> [WORK TO BE COMPLETED] Output all records verbatim.

Saved entries:
-*-*-
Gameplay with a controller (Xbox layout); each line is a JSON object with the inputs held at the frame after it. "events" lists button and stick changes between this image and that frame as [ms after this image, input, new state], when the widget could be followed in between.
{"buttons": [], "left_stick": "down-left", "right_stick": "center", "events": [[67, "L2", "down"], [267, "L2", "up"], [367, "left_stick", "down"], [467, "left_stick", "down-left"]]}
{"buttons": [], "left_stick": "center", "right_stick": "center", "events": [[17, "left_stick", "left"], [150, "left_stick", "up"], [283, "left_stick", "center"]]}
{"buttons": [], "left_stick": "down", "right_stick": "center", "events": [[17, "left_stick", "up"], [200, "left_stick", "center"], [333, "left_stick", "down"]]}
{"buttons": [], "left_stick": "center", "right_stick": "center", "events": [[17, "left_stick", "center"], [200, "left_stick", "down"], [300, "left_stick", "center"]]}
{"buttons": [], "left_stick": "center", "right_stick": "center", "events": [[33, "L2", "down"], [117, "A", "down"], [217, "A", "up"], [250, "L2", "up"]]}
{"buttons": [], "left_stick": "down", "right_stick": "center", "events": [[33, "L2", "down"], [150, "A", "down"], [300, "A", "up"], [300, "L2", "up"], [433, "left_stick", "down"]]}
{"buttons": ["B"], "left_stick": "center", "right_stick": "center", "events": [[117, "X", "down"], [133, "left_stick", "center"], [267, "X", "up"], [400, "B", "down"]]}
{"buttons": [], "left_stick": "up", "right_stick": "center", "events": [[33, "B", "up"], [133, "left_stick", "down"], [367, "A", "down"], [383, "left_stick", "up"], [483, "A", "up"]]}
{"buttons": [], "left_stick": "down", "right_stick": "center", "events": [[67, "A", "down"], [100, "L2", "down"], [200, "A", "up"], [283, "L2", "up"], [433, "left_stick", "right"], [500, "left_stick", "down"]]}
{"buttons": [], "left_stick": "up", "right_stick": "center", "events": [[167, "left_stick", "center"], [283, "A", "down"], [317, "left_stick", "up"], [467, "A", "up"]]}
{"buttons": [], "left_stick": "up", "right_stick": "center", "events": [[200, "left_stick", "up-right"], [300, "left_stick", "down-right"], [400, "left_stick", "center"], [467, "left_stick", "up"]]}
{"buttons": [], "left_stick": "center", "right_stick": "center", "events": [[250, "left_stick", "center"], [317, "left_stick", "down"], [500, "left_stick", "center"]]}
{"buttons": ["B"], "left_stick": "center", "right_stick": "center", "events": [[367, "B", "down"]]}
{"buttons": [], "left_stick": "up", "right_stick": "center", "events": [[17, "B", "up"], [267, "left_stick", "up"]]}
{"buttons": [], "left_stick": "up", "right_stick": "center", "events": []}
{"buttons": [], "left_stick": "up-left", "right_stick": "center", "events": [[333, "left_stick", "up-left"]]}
-*-*-
> [EXERCISE SOLUTION]
Gameplay with a controller (Xbox layout); each line is a JSON object with the inputs held at the frame after it. "events" lists button and stick changes between this image and that frame as [ms after this image, input, new state], when the widget could be followed in between.
{"buttons": [], "left_stick": "down-left", "right_stick": "center", "events": [[67, "L2", "down"], [267, "L2", "up"], [367, "left_stick", "down"], [467, "left_stick", "down-left"]]}
{"buttons": [], "left_stick": "center", "right_stick": "center", "events": [[17, "left_stick", "left"], [150, "left_stick", "up"], [283, "left_stick", "center"]]}
{"buttons": [], "left_stick": "down", "right_stick": "center", "events": [[17, "left_stick", "up"], [200, "left_stick", "center"], [333, "left_stick", "down"]]}
{"buttons": [], "left_stick": "center", "right_stick": "center", "events": [[17, "left_stick", "center"], [200, "left_stick", "down"], [300, "left_stick", "center"]]}
{"buttons": [], "left_stick": "center", "right_stick": "center", "events": [[33, "L2", "down"], [117, "A", "down"], [217, "A", "up"], [250, "L2", "up"]]}
{"buttons": [], "left_stick": "down", "right_stick": "center", "events": [[33, "L2", "down"], [150, "A", "down"], [300, "A", "up"], [300, "L2", "up"], [433, "left_stick", "down"]]}
{"buttons": ["B"], "left_stick": "center", "right_stick": "center", "events": [[117, "X", "down"], [133, "left_stick", "center"], [267, "X", "up"], [400, "B", "down"]]}
{"buttons": [], "left_stick": "up", "right_stick": "center", "events": [[33, "B", "up"], [133, "left_stick", "down"], [367, "A", "down"], [383, "left_stick", "up"], [483, "A", "up"]]}
{"buttons": [], "left_stick": "down", "right_stick": "center", "events": [[67, "A", "down"], [100, "L2", "down"], [200, "A", "up"], [283, "L2", "up"], [433, "left_stick", "right"], [500, "left_stick", "down"]]}
{"buttons": [], "left_stick": "up", "right_stick": "center", "events": [[167, "left_stick", "center"], [283, "A", "down"], [317, "left_stick", "up"], [467, "A", "up"]]}
{"buttons": [], "left_stick": "up", "right_stick": "center", "events": [[200, "left_stick", "up-right"], [300, "left_stick", "down-right"], [400, "left_stick", "center"], [467, "left_stick", "up"]]}
{"buttons": [], "left_stick": "center", "right_stick": "center", "events": [[250, "left_stick", "center"], [317, "left_stick", "down"], [500, "left_stick", "center"]]}
{"buttons": ["B"], "left_stick": "center", "right_stick": "center", "events": [[367, "B", "down"]]}
{"buttons": [], "left_stick": "up", "right_stick": "center", "events": [[17, "B", "up"], [267, "left_stick", "up"]]}
{"buttons": [], "left_stick": "up", "right_stick": "center", "events": []}
{"buttons": [], "left_stick": "up-left", "right_stick": "center", "events": [[333, "left_stick", "up-left"]]}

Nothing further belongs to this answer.